Kişisel gelişim ve yaşamla başa çıkma becerilerini artırmak amacıyla kütüphaneciler tarafından uygulanan gelişimsel bibliyoterapi, farklı yaş grupları için değişik temalarla düzenlenen okuma kulübü etkinlikleri, kişisel gelişim atölyeleri ve kişiye özel kitap tavsiyeleri ile kütüphane kullanıcılarına yeni pencereler açıyor. Bu uygulamalar, kişilerin kendilerini daha iyi tanımaları ya da önemli kararlar alırken daha bilinçli olmalarını sağlamak için de faydalı.
TOPLUMSAL İYİLEŞME İÇİN
Toplumun her kesiminden insana ücretsiz bilgi erişimi sağlayan kütüphanelerdeki gelişimsel bibliyoterapi uygulamaları, okuyucuların kendilerini keşfetmelerine, diğer insanlarla birlikte öğrenme tecrübesi edinmelerine, toplumsal kaynaşmaya ve okuma kültürünün geliştirilmesine katkı sağlıyor.
Genellikle kurgusal metinler üzerinden yapılan gelişimsel bibliyoterapi uygulamaları, katılımcıların hikâyelerdeki karakterler üzerinden empati geliştirmesine ve zor duygularla başa çıkma yollarını öğrenmesine kapı aralıyor.

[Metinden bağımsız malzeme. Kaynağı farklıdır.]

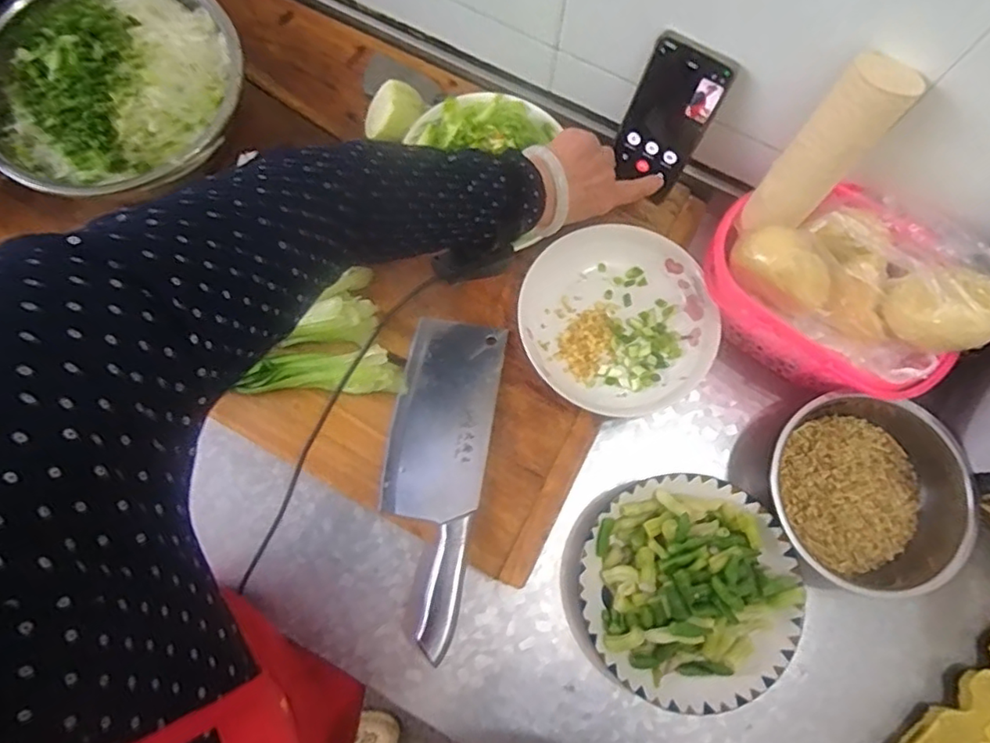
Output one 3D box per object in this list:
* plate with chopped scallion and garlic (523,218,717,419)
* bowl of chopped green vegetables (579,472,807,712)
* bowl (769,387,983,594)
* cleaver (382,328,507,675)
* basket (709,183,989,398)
[{"bbox_3d":[0.122,-0.054,0.589,0.182,0.027,0.192,0,76,0],"label":"plate with chopped scallion and garlic"},{"bbox_3d":[0.180,0.197,0.543,0.193,0.059,0.192,0,76,0],"label":"bowl of chopped green vegetables"},{"bbox_3d":[0.364,0.115,0.565,0.179,0.068,0.177,0,76,0],"label":"bowl"},{"bbox_3d":[-0.057,0.091,0.552,0.090,0.026,0.298,9,76,2],"label":"cleaver"},{"bbox_3d":[0.312,-0.074,0.549,0.150,0.153,0.218,-42,80,-10],"label":"basket"}]

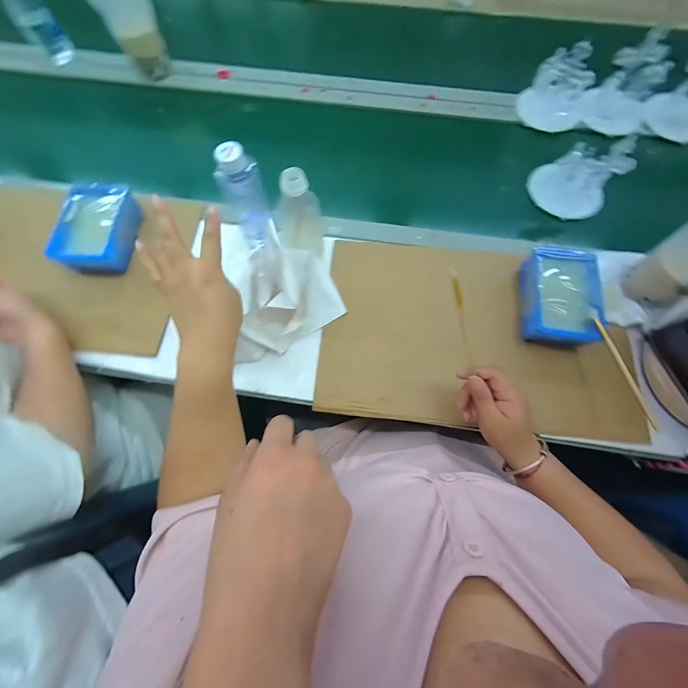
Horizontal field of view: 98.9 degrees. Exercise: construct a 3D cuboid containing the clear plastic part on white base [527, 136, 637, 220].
[{"bbox_3d":[0.400,-0.283,0.492,0.132,0.106,0.062,30,73,10],"label":"clear plastic part on white base"}]

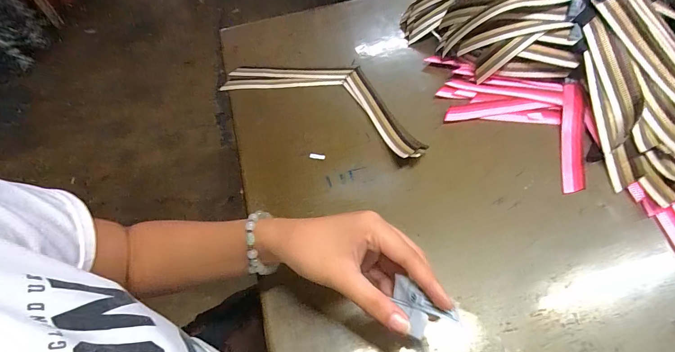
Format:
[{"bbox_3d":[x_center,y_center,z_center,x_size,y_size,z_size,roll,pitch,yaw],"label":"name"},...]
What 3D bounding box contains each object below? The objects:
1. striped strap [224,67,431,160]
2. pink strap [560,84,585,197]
[{"bbox_3d":[-0.010,-0.129,0.487,0.338,0.021,0.128,26,61,22],"label":"striped strap"},{"bbox_3d":[0.297,-0.051,0.400,0.025,0.025,0.159,14,57,14],"label":"pink strap"}]

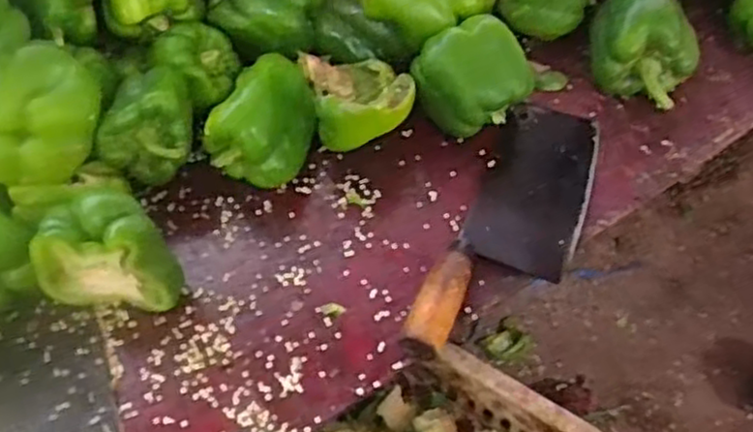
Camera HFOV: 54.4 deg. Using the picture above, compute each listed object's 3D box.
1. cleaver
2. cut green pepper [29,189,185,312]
[{"bbox_3d":[0.115,0.000,0.589,0.095,0.032,0.282,17,58,14],"label":"cleaver"},{"bbox_3d":[-0.204,0.028,0.552,0.100,0.090,0.049,5,56,7],"label":"cut green pepper"}]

Grupların olmadığı durumlarda ise ruh sağlığını destekleyici psikoloji ve kişisel gelişim kitaplarından nokta atışı tavsiyeler yapılarak kişilerin okuyarak ruhsal zorluklardan korunmalarına yardımcı olunuyor.
DÜNYADAKİ ÇALIŞMALAR
İngiltere, İtalya, Finlandiya, Litvanya, Macaristan ve Hırvatistan başta olmak üzere birçok ülkedeki gelişimsel bibliyoterapi uygulamaları, üniversiteler ve sivil toplum kuruluşlarının bünyesinde sürdürülüyor. Türkiye’deki ilk kurumsal çalışmalar ise 2023 yılında Marmara Üniversitesi ile Rami Kütüphanesi ortaklığında hazırlanan İyileştiren Kütüphane Projesi (İKÜP) ile başladı.

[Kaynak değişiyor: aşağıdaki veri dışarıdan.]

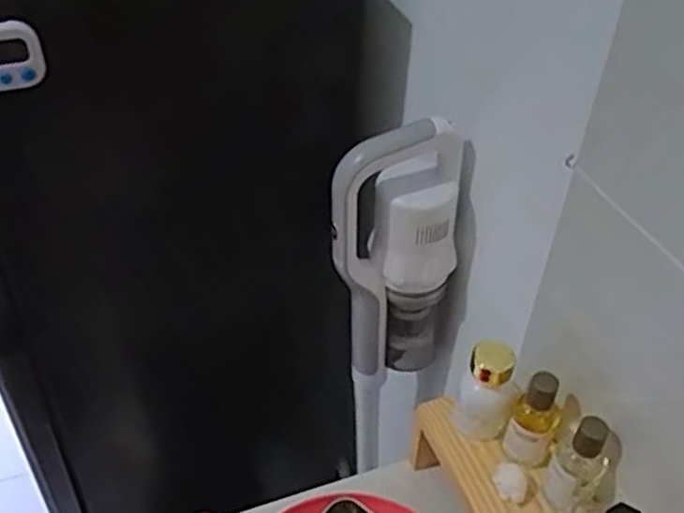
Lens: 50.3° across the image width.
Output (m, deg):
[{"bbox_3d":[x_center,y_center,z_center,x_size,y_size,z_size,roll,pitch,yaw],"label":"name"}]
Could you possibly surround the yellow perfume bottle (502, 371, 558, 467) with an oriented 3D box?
[{"bbox_3d":[0.158,0.131,0.594,0.033,0.086,0.036,21,45,20],"label":"yellow perfume bottle"}]

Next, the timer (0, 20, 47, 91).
[{"bbox_3d":[-0.306,-0.179,0.658,0.069,0.058,0.019,-11,43,-15],"label":"timer"}]

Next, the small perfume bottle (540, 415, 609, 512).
[{"bbox_3d":[0.178,0.159,0.561,0.037,0.085,0.039,23,45,22],"label":"small perfume bottle"}]

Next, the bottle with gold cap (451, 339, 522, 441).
[{"bbox_3d":[0.123,0.116,0.616,0.048,0.089,0.038,12,42,11],"label":"bottle with gold cap"}]

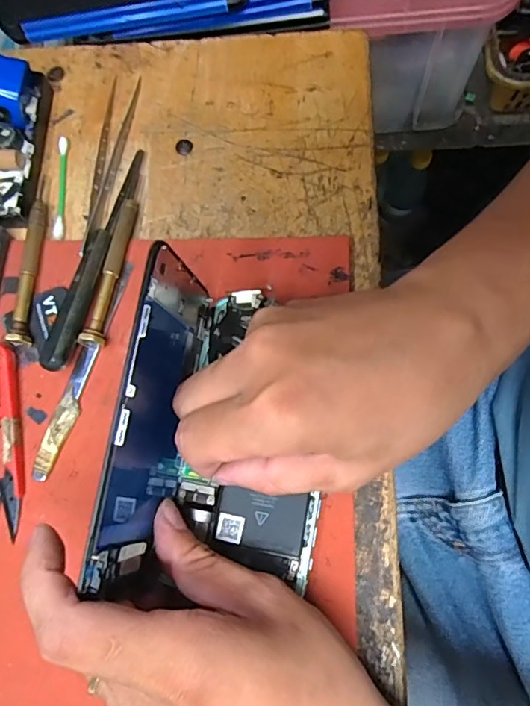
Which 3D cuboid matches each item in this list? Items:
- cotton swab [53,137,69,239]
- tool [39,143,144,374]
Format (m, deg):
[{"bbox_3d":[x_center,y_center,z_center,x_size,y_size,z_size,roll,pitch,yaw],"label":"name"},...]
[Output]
[{"bbox_3d":[-0.126,-0.102,0.315,0.006,0.005,0.070,-5,76,2],"label":"cotton swab"},{"bbox_3d":[-0.095,-0.058,0.290,0.015,0.018,0.144,13,77,7],"label":"tool"}]

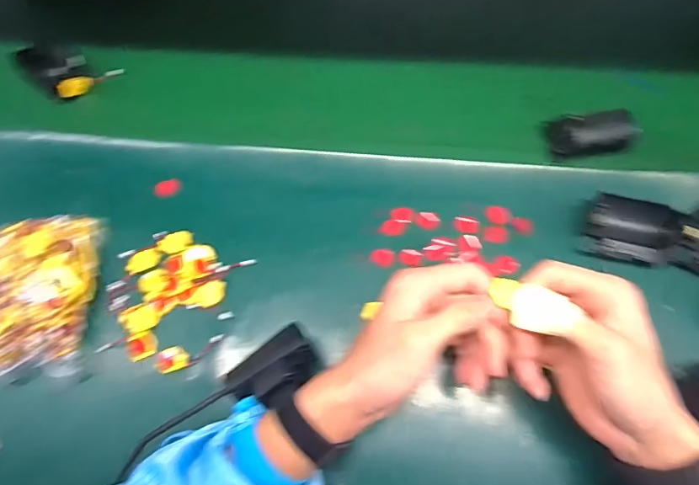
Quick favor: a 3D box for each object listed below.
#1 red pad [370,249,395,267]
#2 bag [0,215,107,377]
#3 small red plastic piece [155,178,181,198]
[{"bbox_3d":[0.032,0.013,0.437,0.022,0.009,0.018,28,73,14],"label":"red pad"},{"bbox_3d":[-0.286,0.047,0.424,0.100,0.034,0.147,-4,70,1],"label":"bag"},{"bbox_3d":[-0.183,-0.055,0.475,0.027,0.005,0.017,-13,74,-2],"label":"small red plastic piece"}]

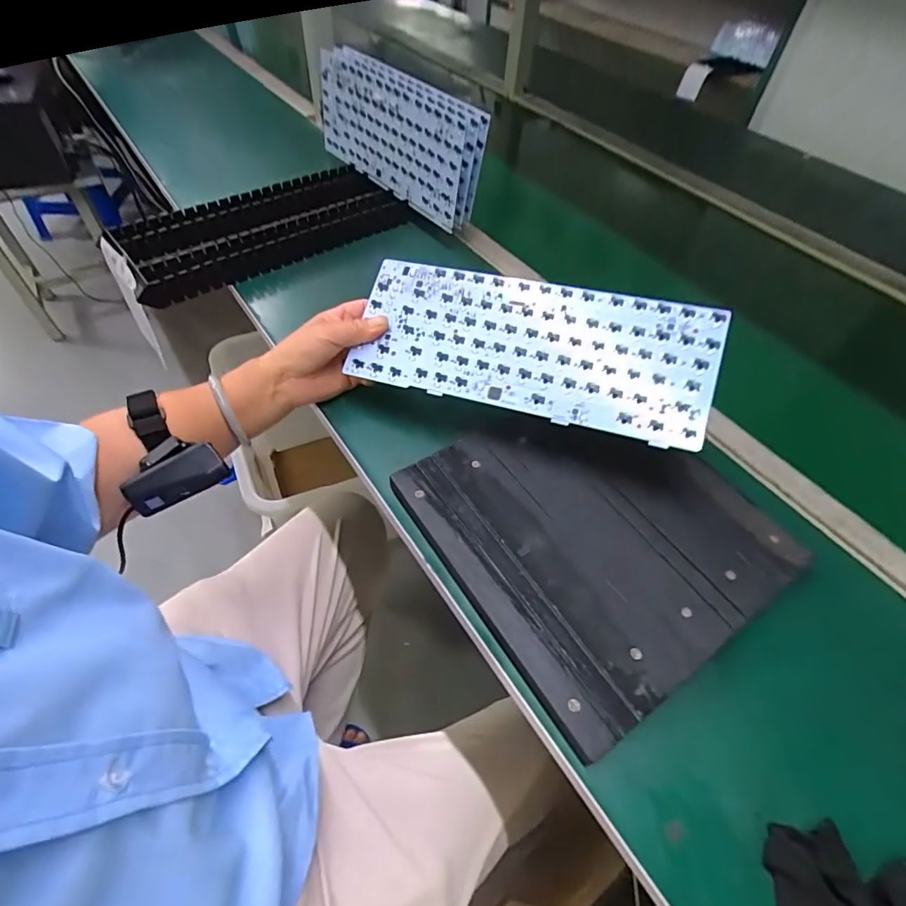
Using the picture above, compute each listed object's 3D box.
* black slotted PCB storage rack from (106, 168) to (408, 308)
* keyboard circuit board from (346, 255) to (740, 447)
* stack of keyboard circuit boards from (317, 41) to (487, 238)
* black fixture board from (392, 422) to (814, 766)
[{"bbox_3d":[-0.239,-0.288,0.621,0.352,0.034,0.140,-33,60,-26],"label":"black slotted PCB storage rack"},{"bbox_3d":[0.062,-0.094,0.420,0.303,0.006,0.119,15,78,16],"label":"keyboard circuit board"},{"bbox_3d":[-0.084,-0.423,0.638,0.038,0.143,0.309,-30,60,-35],"label":"stack of keyboard circuit boards"},{"bbox_3d":[0.118,0.051,0.392,0.249,0.016,0.239,-27,60,-21],"label":"black fixture board"}]

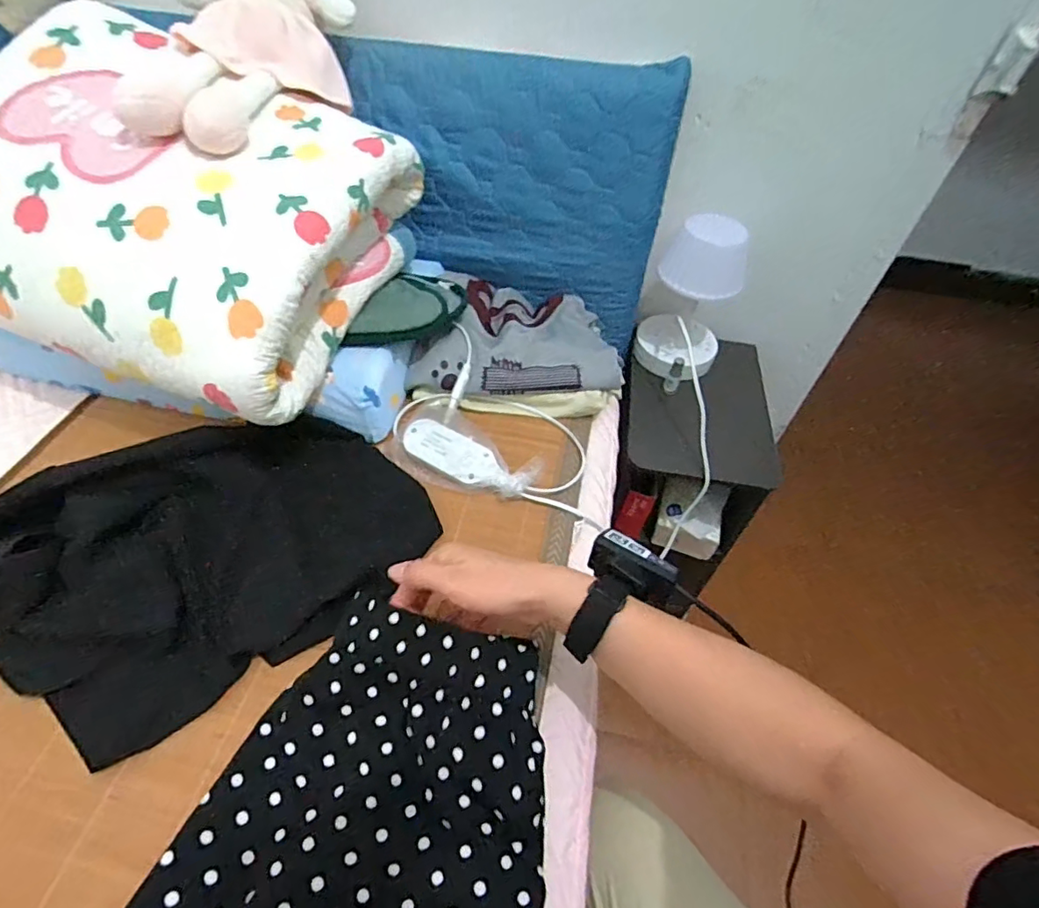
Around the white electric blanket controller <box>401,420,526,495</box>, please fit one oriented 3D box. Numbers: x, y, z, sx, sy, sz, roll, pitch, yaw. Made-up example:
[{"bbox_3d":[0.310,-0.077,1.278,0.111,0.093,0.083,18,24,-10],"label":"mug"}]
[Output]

Kütüphanelerde rehberlik odaklı kullanıcı hizmetlerinin geliştirilmesi ve bu konuda Türkiye’deki diğer kütüphanelere öncülük yapılması amacıyla hazırlanan İyileştiren Kütüphane Projesi kapsamında “Bibliyoterapi ve Kütüphanecilik Araştırma ve Uygulama Merkezi”nin kurulması süreci devam ediyor.

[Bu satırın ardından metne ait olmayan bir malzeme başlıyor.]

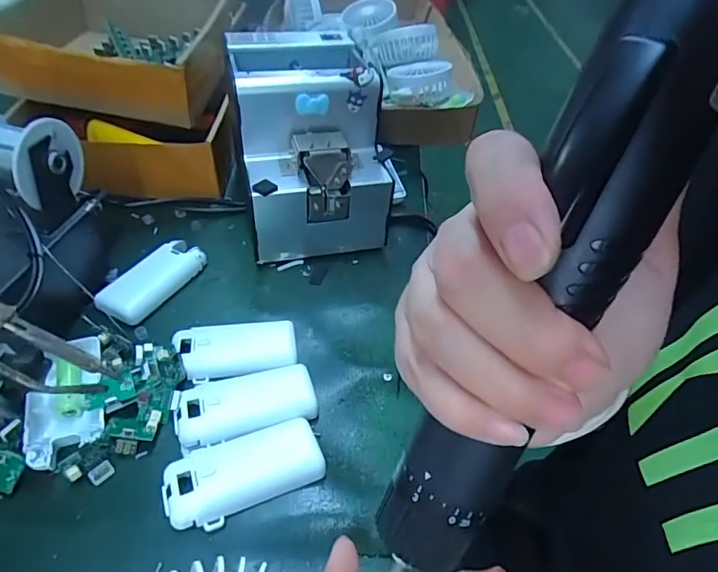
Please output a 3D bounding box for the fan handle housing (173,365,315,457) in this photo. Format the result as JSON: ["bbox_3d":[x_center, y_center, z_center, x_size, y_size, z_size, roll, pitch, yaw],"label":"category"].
[{"bbox_3d":[-0.078,0.081,0.332,0.092,0.014,0.045,-11,48,-18],"label":"fan handle housing"}]

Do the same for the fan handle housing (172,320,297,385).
[{"bbox_3d":[-0.093,0.048,0.365,0.087,0.013,0.044,-6,47,-13],"label":"fan handle housing"}]

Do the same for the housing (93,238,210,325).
[{"bbox_3d":[-0.175,-0.005,0.406,0.045,0.015,0.093,24,47,16],"label":"housing"}]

Toplumdaki bireylerin iyi oluşları ile sağlıklı toplumu, kitap okumaları ile de kültürlü toplumu inşa etmeyi amaçlayan proje, Kütüphaneci Zeynep Gözde Şen’in yürütücülüğü; İstanbul Medeniyet Üniversitesi’nden Dr. Funda Yeşil, Marmara Üniversitesi’nden Doç. Dr. Güssün Güneş ve bendenizin baş araştırmacılığı ve büyük bir ekibin özverili çalışmaları ile sürdürülüyor.
ÜLKEMİZİ TEMSİL
Geçtiğimiz hafta, projenin çekirdek ekibi olarak dünyadaki bibliyoterapi uygulamalarını incelemek ve Türkiye’deki çalışmalarımızı tanıtmak amacıyla, 4-5 Ekim 2024 tarihlerinde Avrupa’da ilk defa Budapeşte’de yapılan 1. Uluslararası Bibliyo/Şiir Terapi Konferası’na katıldık. Değerli Dr. Judith Beres yönetimindeki kongrede 24 ülkeden gelen yaklaşık 150 alan uzmanı nitelikli sunumları ve uygulama örneklerini içeren atölyeler ile ufkumuzu genişletti. Aynı konuları çalışan meslektaşlarla buluşma ve iş birlikleri için bağlantı sağlama olanağını yakaladık.
Tabiî bizler de boş durmadık. Funda Hocam, Güssün Hocam, Zeynep Gözde ve ben, Türkiye’deki kuramsal bibliyoterapi çalışmalarını ve Rami Kütüphanesindeki bibliyoterapi uygulamalarımızı anlatan 2 başarılı bildiri sunduk. Dahası, dünyadaki çalışmalar içinde hiç de geride olmadığımızı, üniversite ve kütüphane iş birliğinin çok güzel bir örneğini verdiğimizi de fark etmiş olduk. Bakanlığımızın kütüphanecilik ve bibliyoterapi çalışmalarına desteklerini, üniversite yönetimimizin toplumsal çalışmalara katkı verme konusundaki samimiyetini dünyadaki meslektaşlarımız gıpta ile karşıladı. Dört Türk kadını olarak ülkemizi en iyi şekilde temsil edip tanıttığımız için gururlanmadık desem yalan olur. Güzel günler göreceğiz. Toplum olarak zor günlerden geçsek de cinnetler, cinayetler, kayıp çocuklar, maddi manevi yoksulluklar acıtsa da yüreğimizi, kitapların şifası ile iyi olacağız. Okuyarak, okutarak, kitaplarla, şiirlerle, satırlarla, dizelerle iyileşeceğiz. Başka yolu yok.